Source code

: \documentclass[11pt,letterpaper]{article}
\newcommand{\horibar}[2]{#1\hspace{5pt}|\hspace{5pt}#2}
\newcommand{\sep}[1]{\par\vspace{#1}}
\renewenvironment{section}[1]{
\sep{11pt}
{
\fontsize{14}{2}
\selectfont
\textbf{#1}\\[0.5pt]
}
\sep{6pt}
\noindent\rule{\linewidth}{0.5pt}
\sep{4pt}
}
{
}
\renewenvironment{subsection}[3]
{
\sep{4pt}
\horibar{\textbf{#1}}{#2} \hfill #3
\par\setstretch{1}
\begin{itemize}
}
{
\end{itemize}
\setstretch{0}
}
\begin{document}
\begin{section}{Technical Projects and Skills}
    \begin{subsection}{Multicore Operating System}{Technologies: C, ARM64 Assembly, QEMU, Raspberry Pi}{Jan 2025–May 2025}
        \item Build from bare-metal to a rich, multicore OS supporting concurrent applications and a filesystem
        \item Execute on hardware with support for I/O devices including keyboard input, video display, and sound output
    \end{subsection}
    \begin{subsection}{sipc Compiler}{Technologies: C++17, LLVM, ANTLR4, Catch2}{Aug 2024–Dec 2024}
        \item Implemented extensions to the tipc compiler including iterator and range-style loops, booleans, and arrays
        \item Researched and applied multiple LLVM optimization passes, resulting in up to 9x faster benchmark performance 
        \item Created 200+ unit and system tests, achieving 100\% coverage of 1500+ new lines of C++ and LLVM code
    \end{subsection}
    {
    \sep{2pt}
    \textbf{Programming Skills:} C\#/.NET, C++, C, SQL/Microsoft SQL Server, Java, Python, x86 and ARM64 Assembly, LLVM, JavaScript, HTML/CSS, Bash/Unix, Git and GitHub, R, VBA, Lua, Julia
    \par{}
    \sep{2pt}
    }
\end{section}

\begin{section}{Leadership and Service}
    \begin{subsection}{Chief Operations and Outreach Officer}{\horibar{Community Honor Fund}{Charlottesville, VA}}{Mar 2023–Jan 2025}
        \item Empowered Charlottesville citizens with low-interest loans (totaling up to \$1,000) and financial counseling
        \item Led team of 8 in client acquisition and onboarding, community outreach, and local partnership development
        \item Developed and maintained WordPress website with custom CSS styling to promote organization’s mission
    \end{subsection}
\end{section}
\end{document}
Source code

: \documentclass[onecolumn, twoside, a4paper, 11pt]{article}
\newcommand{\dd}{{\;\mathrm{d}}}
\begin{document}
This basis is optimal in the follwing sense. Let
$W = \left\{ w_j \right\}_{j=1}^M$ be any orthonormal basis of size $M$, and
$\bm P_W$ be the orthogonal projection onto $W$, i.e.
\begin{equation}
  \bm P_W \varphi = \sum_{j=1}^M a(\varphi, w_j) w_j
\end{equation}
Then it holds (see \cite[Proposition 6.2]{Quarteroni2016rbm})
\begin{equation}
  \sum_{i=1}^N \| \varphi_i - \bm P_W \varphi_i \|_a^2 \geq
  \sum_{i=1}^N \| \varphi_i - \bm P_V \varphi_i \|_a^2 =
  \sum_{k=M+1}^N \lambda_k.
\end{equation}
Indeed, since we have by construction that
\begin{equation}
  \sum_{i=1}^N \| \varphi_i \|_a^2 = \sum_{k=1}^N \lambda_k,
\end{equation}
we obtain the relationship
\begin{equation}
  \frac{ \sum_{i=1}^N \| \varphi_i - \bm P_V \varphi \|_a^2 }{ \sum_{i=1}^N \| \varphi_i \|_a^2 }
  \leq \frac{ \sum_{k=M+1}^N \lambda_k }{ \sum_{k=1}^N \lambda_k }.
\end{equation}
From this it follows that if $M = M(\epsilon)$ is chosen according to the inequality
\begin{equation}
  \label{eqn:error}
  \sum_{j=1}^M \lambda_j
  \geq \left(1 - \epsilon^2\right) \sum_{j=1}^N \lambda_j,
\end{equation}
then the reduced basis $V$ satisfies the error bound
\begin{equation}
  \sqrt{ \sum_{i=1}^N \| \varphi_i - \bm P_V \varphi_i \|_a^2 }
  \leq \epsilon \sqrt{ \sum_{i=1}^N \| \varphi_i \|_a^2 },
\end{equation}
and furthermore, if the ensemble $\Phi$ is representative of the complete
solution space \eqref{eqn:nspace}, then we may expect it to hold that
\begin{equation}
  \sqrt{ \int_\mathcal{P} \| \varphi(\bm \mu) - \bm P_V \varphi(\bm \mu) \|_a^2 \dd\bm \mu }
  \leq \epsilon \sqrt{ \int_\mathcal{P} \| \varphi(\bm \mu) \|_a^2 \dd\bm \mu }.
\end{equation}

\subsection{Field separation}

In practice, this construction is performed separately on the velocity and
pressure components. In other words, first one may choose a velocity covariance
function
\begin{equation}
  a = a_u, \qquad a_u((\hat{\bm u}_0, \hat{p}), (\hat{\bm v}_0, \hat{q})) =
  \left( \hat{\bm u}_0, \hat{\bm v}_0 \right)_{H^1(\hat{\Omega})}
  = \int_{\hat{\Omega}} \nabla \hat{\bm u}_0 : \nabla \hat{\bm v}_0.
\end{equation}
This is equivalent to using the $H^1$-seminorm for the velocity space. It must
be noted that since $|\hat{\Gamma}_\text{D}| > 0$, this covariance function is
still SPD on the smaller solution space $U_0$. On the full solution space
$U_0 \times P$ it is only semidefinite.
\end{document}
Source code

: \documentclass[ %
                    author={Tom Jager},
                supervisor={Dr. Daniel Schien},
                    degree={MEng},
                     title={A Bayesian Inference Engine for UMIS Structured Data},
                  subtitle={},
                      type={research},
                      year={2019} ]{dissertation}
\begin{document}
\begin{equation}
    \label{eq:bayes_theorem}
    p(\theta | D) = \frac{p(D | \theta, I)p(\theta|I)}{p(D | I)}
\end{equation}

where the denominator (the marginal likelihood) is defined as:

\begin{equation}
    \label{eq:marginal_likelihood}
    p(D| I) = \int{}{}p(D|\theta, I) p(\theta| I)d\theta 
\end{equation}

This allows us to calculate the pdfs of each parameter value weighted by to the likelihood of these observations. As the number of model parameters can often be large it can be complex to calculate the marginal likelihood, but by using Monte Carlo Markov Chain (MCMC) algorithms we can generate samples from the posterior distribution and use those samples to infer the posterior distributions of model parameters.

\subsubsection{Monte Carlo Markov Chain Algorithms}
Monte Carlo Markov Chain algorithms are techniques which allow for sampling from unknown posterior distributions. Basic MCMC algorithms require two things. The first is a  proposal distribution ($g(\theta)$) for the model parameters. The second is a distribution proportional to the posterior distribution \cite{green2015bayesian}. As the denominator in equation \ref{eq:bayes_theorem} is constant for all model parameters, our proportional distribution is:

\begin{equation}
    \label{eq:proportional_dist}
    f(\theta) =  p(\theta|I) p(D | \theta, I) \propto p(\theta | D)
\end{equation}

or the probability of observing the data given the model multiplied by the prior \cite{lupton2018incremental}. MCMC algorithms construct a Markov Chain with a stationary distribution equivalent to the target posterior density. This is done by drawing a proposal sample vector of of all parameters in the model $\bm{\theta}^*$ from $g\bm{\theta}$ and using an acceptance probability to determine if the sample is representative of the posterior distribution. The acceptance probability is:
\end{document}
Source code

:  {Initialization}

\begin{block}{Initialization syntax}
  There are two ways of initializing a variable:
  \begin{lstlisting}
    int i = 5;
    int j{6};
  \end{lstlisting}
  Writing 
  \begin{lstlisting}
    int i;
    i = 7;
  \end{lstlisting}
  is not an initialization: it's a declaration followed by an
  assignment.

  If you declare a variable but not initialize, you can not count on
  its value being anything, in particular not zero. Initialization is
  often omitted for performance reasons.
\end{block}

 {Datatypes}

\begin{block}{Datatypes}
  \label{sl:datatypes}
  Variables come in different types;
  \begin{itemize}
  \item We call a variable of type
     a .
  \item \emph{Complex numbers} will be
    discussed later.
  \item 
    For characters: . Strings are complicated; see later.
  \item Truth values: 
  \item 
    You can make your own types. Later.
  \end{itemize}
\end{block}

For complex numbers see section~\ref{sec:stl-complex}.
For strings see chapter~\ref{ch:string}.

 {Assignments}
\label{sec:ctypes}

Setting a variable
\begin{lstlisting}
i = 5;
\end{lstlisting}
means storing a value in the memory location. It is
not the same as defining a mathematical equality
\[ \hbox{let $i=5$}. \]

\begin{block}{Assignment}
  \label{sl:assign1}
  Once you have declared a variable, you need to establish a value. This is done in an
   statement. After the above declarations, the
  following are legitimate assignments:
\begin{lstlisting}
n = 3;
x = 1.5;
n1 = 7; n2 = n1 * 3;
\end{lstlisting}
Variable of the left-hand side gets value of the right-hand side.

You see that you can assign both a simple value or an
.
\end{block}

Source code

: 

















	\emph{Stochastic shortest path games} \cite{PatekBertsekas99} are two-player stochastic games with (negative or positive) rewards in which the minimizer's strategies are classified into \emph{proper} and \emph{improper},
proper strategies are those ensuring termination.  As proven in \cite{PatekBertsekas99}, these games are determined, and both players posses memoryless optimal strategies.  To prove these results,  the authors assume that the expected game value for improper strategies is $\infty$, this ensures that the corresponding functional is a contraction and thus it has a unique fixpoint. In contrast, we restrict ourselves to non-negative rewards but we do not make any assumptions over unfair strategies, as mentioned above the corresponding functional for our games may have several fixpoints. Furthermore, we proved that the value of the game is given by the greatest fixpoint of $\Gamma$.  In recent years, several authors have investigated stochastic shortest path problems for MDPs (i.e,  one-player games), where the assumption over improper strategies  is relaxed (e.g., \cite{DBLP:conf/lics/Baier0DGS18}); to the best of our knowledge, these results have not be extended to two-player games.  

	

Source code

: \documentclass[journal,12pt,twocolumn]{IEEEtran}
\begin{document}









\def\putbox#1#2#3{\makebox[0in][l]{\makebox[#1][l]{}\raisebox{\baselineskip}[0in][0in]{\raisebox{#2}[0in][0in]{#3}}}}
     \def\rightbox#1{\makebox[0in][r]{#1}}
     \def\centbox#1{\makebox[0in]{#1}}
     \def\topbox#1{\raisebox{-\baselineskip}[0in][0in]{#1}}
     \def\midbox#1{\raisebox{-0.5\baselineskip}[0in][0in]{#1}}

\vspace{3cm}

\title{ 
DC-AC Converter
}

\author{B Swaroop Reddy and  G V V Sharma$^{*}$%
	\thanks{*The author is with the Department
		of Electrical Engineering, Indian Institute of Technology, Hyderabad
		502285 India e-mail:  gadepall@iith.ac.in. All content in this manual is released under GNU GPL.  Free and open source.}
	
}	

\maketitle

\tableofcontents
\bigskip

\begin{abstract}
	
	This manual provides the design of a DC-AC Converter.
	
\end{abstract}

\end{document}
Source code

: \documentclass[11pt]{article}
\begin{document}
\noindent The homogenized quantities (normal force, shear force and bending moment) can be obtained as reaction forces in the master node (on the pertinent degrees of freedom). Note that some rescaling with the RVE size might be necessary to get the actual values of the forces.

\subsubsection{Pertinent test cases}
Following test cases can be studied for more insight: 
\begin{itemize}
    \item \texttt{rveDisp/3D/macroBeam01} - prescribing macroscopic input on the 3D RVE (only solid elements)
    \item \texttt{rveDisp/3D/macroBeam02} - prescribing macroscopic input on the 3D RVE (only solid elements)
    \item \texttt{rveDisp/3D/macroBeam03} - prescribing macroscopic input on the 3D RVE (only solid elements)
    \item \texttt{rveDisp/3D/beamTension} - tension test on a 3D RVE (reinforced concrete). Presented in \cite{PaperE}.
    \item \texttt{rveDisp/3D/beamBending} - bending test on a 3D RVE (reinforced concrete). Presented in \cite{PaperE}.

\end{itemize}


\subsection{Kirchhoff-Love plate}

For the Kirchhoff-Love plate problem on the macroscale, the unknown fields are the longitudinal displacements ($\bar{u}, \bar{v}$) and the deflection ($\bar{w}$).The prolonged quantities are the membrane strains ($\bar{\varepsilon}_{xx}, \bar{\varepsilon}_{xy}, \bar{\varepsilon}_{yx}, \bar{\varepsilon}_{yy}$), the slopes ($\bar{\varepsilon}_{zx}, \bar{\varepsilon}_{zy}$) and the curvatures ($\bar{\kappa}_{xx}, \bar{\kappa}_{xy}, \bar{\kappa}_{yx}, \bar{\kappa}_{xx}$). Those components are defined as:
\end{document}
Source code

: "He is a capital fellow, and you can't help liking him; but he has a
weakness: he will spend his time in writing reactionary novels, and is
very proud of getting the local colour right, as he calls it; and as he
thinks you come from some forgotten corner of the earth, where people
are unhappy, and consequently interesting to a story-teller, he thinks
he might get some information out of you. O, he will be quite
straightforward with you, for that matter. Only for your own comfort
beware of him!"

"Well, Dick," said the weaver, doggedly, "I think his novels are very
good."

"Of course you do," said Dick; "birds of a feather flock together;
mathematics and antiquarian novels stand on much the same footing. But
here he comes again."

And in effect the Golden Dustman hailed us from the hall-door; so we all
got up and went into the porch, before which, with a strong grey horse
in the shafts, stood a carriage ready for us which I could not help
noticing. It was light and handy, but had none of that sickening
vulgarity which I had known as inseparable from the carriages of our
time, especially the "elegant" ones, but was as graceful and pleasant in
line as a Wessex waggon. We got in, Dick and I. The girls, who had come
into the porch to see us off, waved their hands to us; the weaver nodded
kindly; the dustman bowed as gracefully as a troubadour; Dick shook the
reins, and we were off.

==========

Directive:
Only the number is wanted here. How many lines in the entries contain "Assembly"?

Answer for this exercise:
2